AIP History Center Newsletter
Volume XXXIII, No. 2, Fall 2001


The Library and Archives at the American Meteorological Society
by Jinny Nathans, Archivist, American Meteorological Society

AMS Library
The AMS Library interior after renovation, showing (L-R) Philip Thompson (AMS President 1964-1965), AMS staff member Alice Kelly, Alfred Blackader (AMS President), and Philip Church (maker of the mantel clock). Photo courtesy of the American Meteorological Society.

The Charles F. Brooks Library at the American Meteorological Society Headquarters in Boston, Massachusetts serves as the repository for AMS publications from the founding of the Society in 1919 to the present. Its mission is to collect and maintain the official records of the AMS, to maintain the publications and records of its precursor organization, and to act as the repository for the archival and personal collections currently in its holdings. The Library serves as a resource for qualified scholarly research and for the regular activities of the AMS; library resources support the current publication and editorial activities of the Society and the research needs of its members.

The collections of the American Meteorological Society came together from a number of donors and by a circuitous route. In 1919, AMS founding member Charles Franklin Brooks established an AMS Collection of books and periodicals which were placed on deposit in the Clark University Library in Worcester, Massachusetts. Brooks strengthened and developed the collection through 1931 and it remained in Worcester until 1951. From 1931 through 1957, Brooks also devoted much energy to developing the library at the Blue Hill Observatory, already an impressive and significant collection of material begun in 1884 by the observatory's founder, Abbott Lawrence Rotch.

AMS Library, exterior
AMS Headquarters at 45 Beacon Street, exterior after renovation. Photo courtesy of the American Meteorological Society.

Meanwhile, in 1946, at Boston's AMS Headquarters on Joy Street, the records of Carl Gustav Rossby's University Meteorological Committee had been placed on deposit, joining a fledgling book collection begun by then Executive Director Kenneth Spengler. The original AMS Library Collection begun by Brooks was transferred from Clark University to the Blue Hill Observatory between 1951 and 1954 (specialized climatological material went to the newly established Ward Collection at Harvard's Institute of Geophysical Exploration). Following shortly on Brooks's retirement and death in 1958, the Blue Hill Library was dispersed between the Gordon McKay Library at Harvard University and the AMS. Much of the Blue Hill-related archives and manuscript material had already gone to Harvard repositories—the Collection of Historical Scientific Instruments, the Harvard University Archives, and the Houghton Library. Boston's Metropolitan District Commission also has a large collection of historical photographs and records from the Blue Hill Observatory.

Following the 1960 move of the AMS Headquarters to 45 Beacon Street in Boston, the Charles Franklin Brooks Library was established in a comfortable reading room on the second floor of the newly renovated building. Today the library holds complete runs of all AMS publications, including monographs, conference proceedings, and preprints, while the core of the historical collections remains the Blue Hill material, including C.F. Brooks's rolltop desk, some files (most of Brooks's papers are held by the Harvard University Archives), and photographs.

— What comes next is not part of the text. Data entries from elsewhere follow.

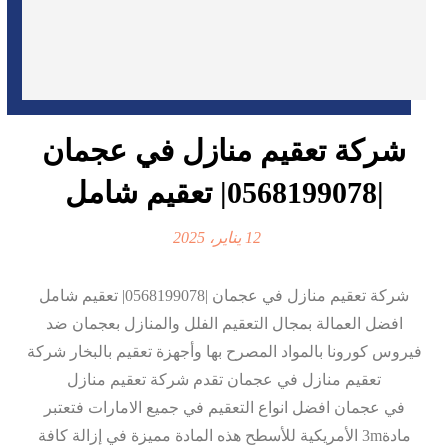
شركة تعقيم منازل في عجمان
|0568199078| تعقيم شامل
12 يناير، 2025
شركة تعقيم منازل في عجمان |0568199078| تعقيم شامل
افضل العمالة بمجال التعقيم الفلل والمنازل بعجمان ضد
فيروس كورونا بالمواد المصرح بها وأجهزة تعقيم بالبخار شركة
تعقيم منازل في عجمان تقدم شركة تعقيم منازل
في عجمان افضل انواع التعقيم في جميع الامارات فتعتبر
مادة3m الأمريكية للأسطح هذه المادة مميزة في إزالة كافة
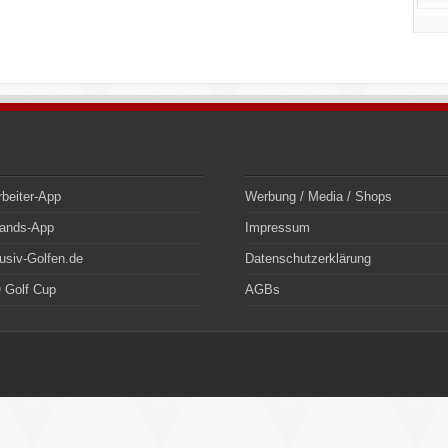
rbeiter-App
Werbung / Media / Shops
bands-App
Impressum
usiv-Golfen.de
Datenschutzerklärung
 Golf Cup
AGBs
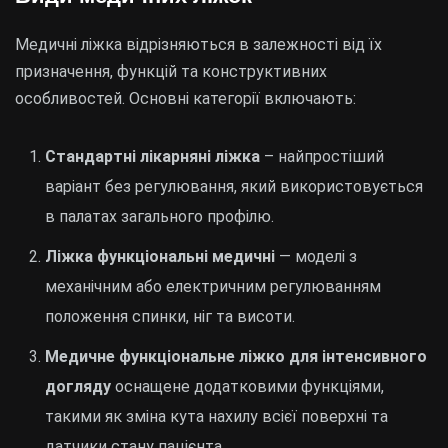
Медичні ліжка відрізняються в залежності від їх
призначення, функцій та конструктивних
особливостей. Основні категорії включають:
Стандартні лікарняні ліжка
– найпростіший
варіант без регулювання, який використовується
в палатах загального профілю.
Ліжка функціональні медичні
— моделі з
механічним або електричним регулюванням
положення спинки, ніг та висоти.
Медичне функціональне ліжко для інтенсивного
догляду
оснащене додатковими функціями,
такими як зміна кута нахилу всієї поверхні та
датчики стану пацієнта.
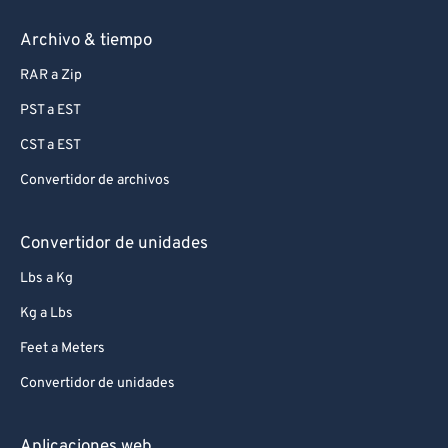
Archivo & tiempo
RAR a Zip
PST a EST
CST a EST
Convertidor de archivos
Convertidor de unidades
Lbs a Kg
Kg a Lbs
Feet a Meters
Convertidor de unidades
Aplicaciones web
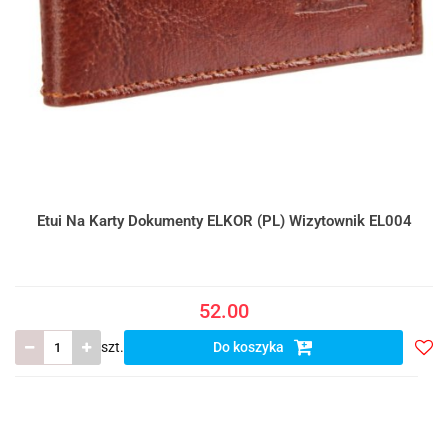
Etui Na Karty Dokumenty ELKOR (PL) Wizytownik EL004
52.00
szt.
Do koszyka
Do
prze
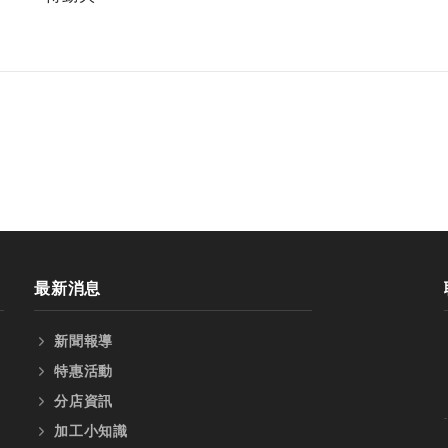
最新消息
新聞報導
特惠活動
分店資訊
加工小知識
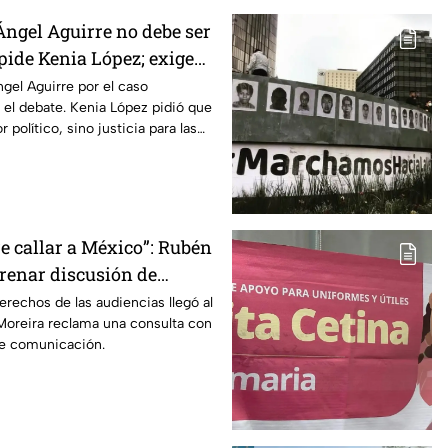
Ángel Aguirre no debe ser
 pide Kenia López; exige
aso Ayotzinapa
gel Aguirre por el caso
 el debate. Kenia López pidió que
 político, sino justicia para las
e callar a México”: Rubén
frenar discusión de
de audiencias hasta
erechos de las audiencias llegó al
oreira reclama una consulta con
iodistas y expertos
de comunicación.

Balloon at the International Balloon Ascensions
International Balloon Ascensions at Strassburg, July 4, 1901, from an album in the Blue Hill Collection. Photo courtesy of the American Meteorological Society.

Starting in 1995, work began on assessing and processing the materials in the library. The book collection was weeded to select and preserve specialized and unique historical volumes. Archival collections were processed and finding aids were created. Collections processed include the records of the New England Meteorological Society, a predecessor of the AMS, from 1884 through 1896, the papers of Abbot Lawrence Rotch, and the Jabez Dow Observations, dating from 1802. Exhibits were also prepared based on the newly processed materials, including one documenting the activities of the New England Meteorological Society. Another exhibit commemorates Carl Gustav Rossby, who, among other achievements in a long and distinguished career, organized the first university level meteorological program in the United States at the Massachusetts Institute of Technology and was a founder of the geophysical journal Tellus.

Today, work continues on the processing and preservation of the AMS archival collections, while an initiative is underway to convert current paper finding aids to the EAD (Encoded Archival Description) format and to create future collection information in Web-ready EAD. Work is also going forward to create exhibits highlighting historical materials on the AMS Web site so that the history of the atmospheric sciences and its resources can be made more accessible.